A long-term goal can be tied to achieving a specific outcome (completing your first ultra marathon, or finishing top 10 in an upcoming race). It can also entail how you want to feel when you show up to a big event (confident, prepared, and excited) or at the end of the year (satisfaction, pride). 

Note that long-term goals tied to specific outcomes or results (like achieving a specific time or place in a race) are often not entirely within your control, even if you did everything right and in your power to achieve it. For example, you could set a goal to win an upcoming gravel race. But you have no control over the competition that happens to show up that day, how fit they are, the weather, any flat tires or mechanical issues you might have, and so on. You can set yourself up for success by having a mix of goals that aren’t entirely dependent on achieving a specific result. For example, you could have goals to:

- Place top 10 overall

- Finish in under 2 hours 

- Ride your race and give the best effort that you have on that day, regardless of what happens.

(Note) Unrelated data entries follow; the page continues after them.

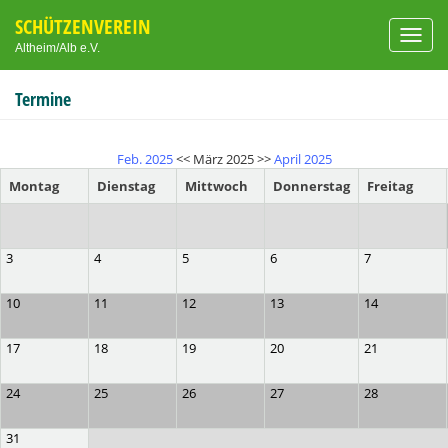
SCHÜTZENVEREIN
Toggl
Altheim/Alb e.V.
navig
Termine
Feb. 2025
<< März 2025 >>
April 2025
Montag
Dienstag
Mittwoch
Donnerstag
Freitag
3
4
5
6
7
10
11
12
13
14
17
18
19
20
21
24
25
26
27
28
31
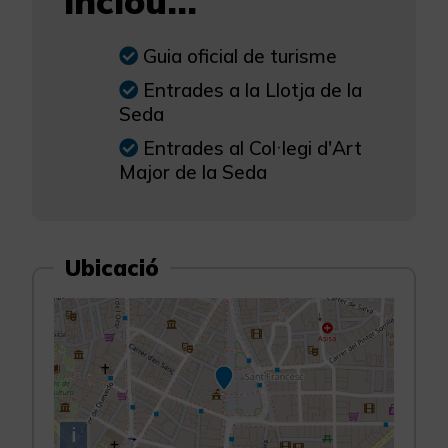
inclou...
Guia oficial de turisme
Entrades a la Llotja de la
Seda
Entrades al Col·legi d'Art
Major de la Seda
Ubicació
i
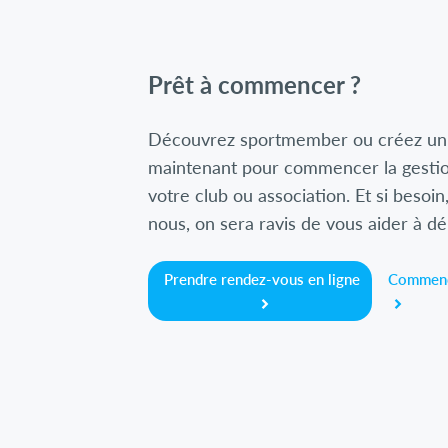
Prêt à commencer ?
Découvrez sportmember ou créez un
maintenant pour commencer la gestio
votre club ou association. Et si besoin
nous, on sera ravis de vous aider à d
Prendre rendez-vous en ligne
Commenc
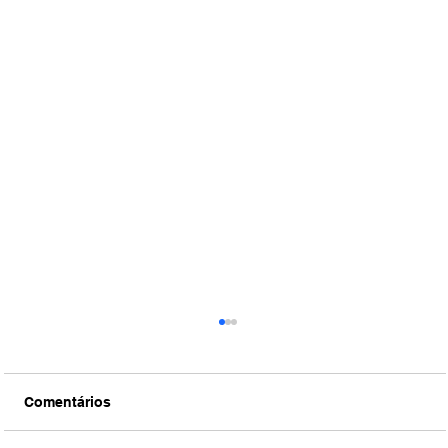
Comentários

- Arrive to the start line feeling confident in your preparation and knowing you did everything in your power to have a successful day

- Finish the race healthy and in one piece

Process goals

The repeatable actions and behaviors you perform on a daily/weekly basis that will help you realize your long-term goals. They help define how you should be spending your time. If your goal is to finish your first 100-mile gravel event 6 months from now, then your process goals would be things like:

- Riding your bike 3-5 x a week

- Strength and conditioning 2 x a week

- Setting aside 7+ hours for sleep each night

- Hitting your protein and nutrition requirements each day

- Practicing specific bike handling skills weekly

Whether or not you achieve your long-term goal may not fully be within your control. But your process goals (things related to your mental/physical preparation, skills work, nutrition, etc.) often are. Make sure your definition of success is based not only on your results, but the effort and hard work you put in on the journey to achieve it.

Here are some other thoughts about setting goals:

  1. When it comes to long-term goals, you can mostly just “set and forget.” Definitely check in from time to time to make sure you’re still on track and to make adjustments as needed. But you’ll probably find that if you focus your time and energy on the process, the outcome will likely take care of itself. 

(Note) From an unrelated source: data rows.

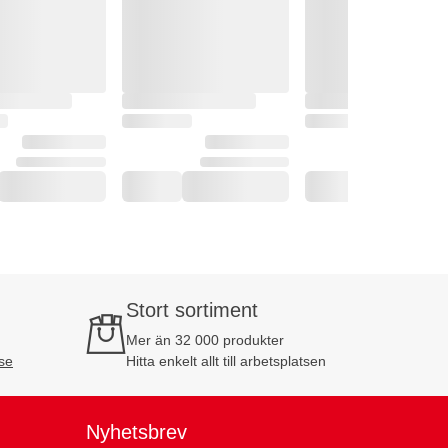
Stort sortiment
Mer än 32 000 produkter
se
Hitta enkelt allt till arbetsplatsen
Nyhetsbrev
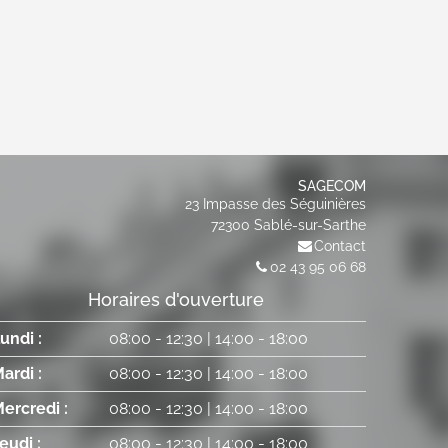
SAGECOM
23 Impasse des Séguinières
72300
Sablé-sur-Sarthe
Contact
02 43 95 06 68
Horaires d'ouverture
undi :
08:00
-
12:30
|
14:00
-
18:00
ardi :
08:00
-
12:30
|
14:00
-
18:00
ercredi :
08:00
-
12:30
|
14:00
-
18:00
eudi :
08:00
-
12:30
|
14:00
-
18:00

  2. If you’re unhappy with the process, you are unlikely to be happy with the results. While you should definitely prepare for hard work, you shouldn’t have to suffer through misery to achieve a goal that may or may not make you happy in the future. Make sure you are getting some enjoyment and meaning from the journey itself.

  3. Your goals are not etched in stone. Don’t feel like you need to keep pursuing a goal you made several months ago, especially if it no longer excites you or if you find the work required to achieve it is making you miserable. Be willing to adapt and adjust your goals as you grow, your circumstances or values change, and as you get new information. 

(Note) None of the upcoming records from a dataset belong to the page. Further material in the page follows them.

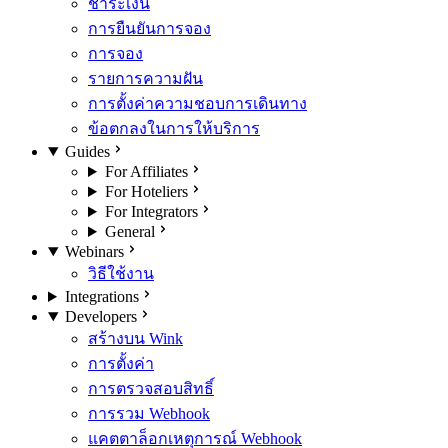
ชำระเงิน
การยืนยันการจอง
การจอง
รายการความฝัน
การตั้งค่าความชอบการเดินทาง
ข้อตกลงในการให้บริการ
Guides
For Affiliates
For Hoteliers
For Integrators
General
Webinars
วิธีใช้งาน
Integrations
Developers
สร้างบน Wink
การตั้งค่า
การตรวจสอบสิทธิ์
การรวม Webhook
แคตตาล็อกเหตุการณ์ Webhook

  4. Don’t be overzealous with your process goals, especially when you’re first getting started. Most people overestimate what is sustainable over the long-haul and get discouraged at the slightest setback and abandon their goals altogether. New habits and process goals should feel almost too easy when you’re first getting started. Start small and give yourself a chance to grow and accumulate some tiny wins that will snowball and build momentum over time.

I hope this was helpful and gives you some ideas on how to set goals for your training this year!